Effective since 2004, Sarbanes-Oxley (or the Public Company Accounting Reform and Investor Protection Act, to give it its formal name) requires all publicly traded companies in the US to submit an annual report of the effectiveness of their internal accounting controls to the SEC. Any corporate officer who does not comply, or submits an inaccurate certification, is liable to receive a fine of up to $1m and ten years in prison if he or she does so mistakenly – and up to $5m and 20 years in prison if the failure is intentional. In the context of the modern globalised world, the repercussions of this act have not been confined to North America, but have been felt by virtually every multinational in the world.
An unforeseen consequence of Sarbanes- Oxley has been a step change in the demand for compliance regulation across the board. Overnight, a whole category of compliance training emerged to cover all kinds of new compliance requirements, not just in finance but also in HR and IT. Broadly speaking, compliance training is training that an organisation has to do in order to continue to function in a fully professional manner, and it almost always has a set of key external drivers:
• General legislation. A myriad of new laws include some form of compliance, from Sarbanes-Oxley through to the Employment Quality (Age) Regulations 2006. Competence in some can mean the difference between life and death. The failure to spot the danger Ian Huntley posed as a school janitor was instrumental in the Soham murders, and the subsequent Bichard enquiry put that failure down to poor understanding of the Data Protection Act and inadequate training on its provisions.
• Industry regulation. This provides powerful organisational drivers where compliance affects an organisation’s ability to trade within its industry and carry out its core business.
• Technical standards. When the financial industry recently switched to ‘chip and pin’ technologies, retail organisations faced the danger of being completely left behind if they did not rapidly retrain for their new systems.
• Professional best practice. Best practice guidelines tend to be less pressing than the dictates of industry regulation, as they are usually voluntary and carry no explicit penalties for non-compliance other than the danger of an organisation’s standing and reputation suffering. In some highly competitive markets, this can be incentive enough.
• Quality standards – such as ISO9000 and Six Sigma.

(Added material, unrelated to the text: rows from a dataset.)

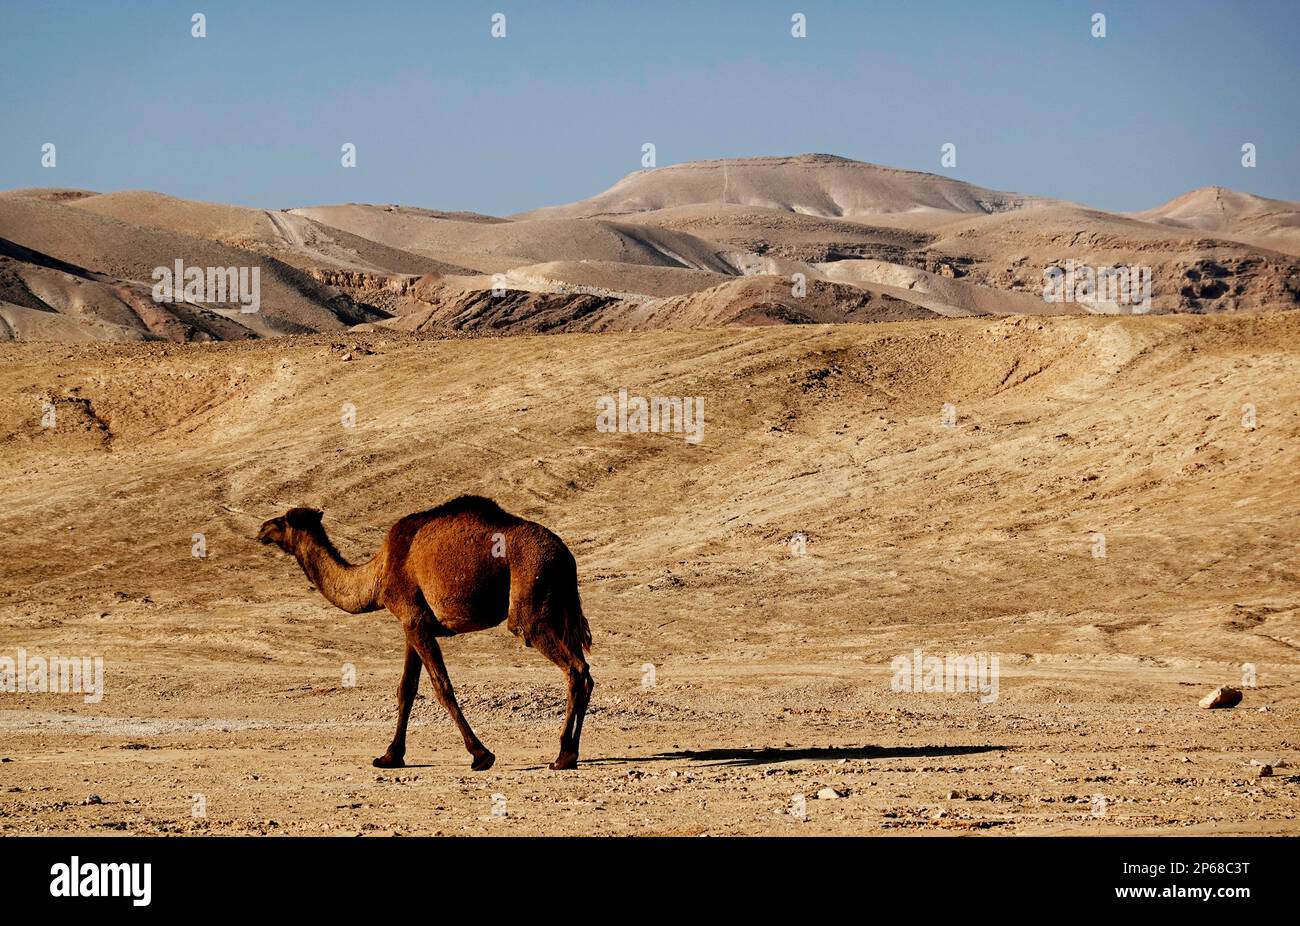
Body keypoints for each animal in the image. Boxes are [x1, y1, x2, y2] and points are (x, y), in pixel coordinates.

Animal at [256, 496, 592, 769]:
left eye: (283, 520)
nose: (262, 528)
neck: (377, 574)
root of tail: (565, 555)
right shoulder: (413, 624)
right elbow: (406, 688)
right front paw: (390, 756)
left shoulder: (413, 618)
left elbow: (442, 686)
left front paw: (481, 755)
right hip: (559, 607)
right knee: (586, 672)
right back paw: (572, 754)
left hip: (530, 604)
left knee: (572, 667)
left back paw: (562, 755)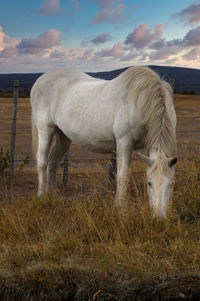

The danger of losing this kind of accreditation can sound the death knell for many organisations. Compliance and e-learning One of the principal beneficiaries from Sarbanes- Oxley and all the compliance regulation that followed has been the e-learning industry – and with good reason. Where compliance needs to be rolled out across a large, dispersed workforce to a finite deadline, e-learning has three major advantages over other training and delivery methods:
• it guarantees a consistency of message, in that everybody receives exactly the same message;
• it is faster and cheaper to deliver than face-toface training in particular; and
• it is fully trackable, so that where proof of compliance is required (frequently the case), it can provide an electronic audit trail through a learning management system. It is also flexible, which is critical in two ways.
Legislation is frequently subject to last-minute changes and ongoing amendments, which can easily be disseminated electronically as and when required. Also, the emphasis required by companies in different sectors is different – and indeed, frequently differs from one company to another within a given sector, depending on a number of variables such as corporate or organisational culture and operational procedures. By adopting the ‘80-20’ rule (80 per cent generic solution and 20 per cent bespoke), e-learning can offer a cost-efficient means of tailoring what are essentially common information needs with tailored interpretations.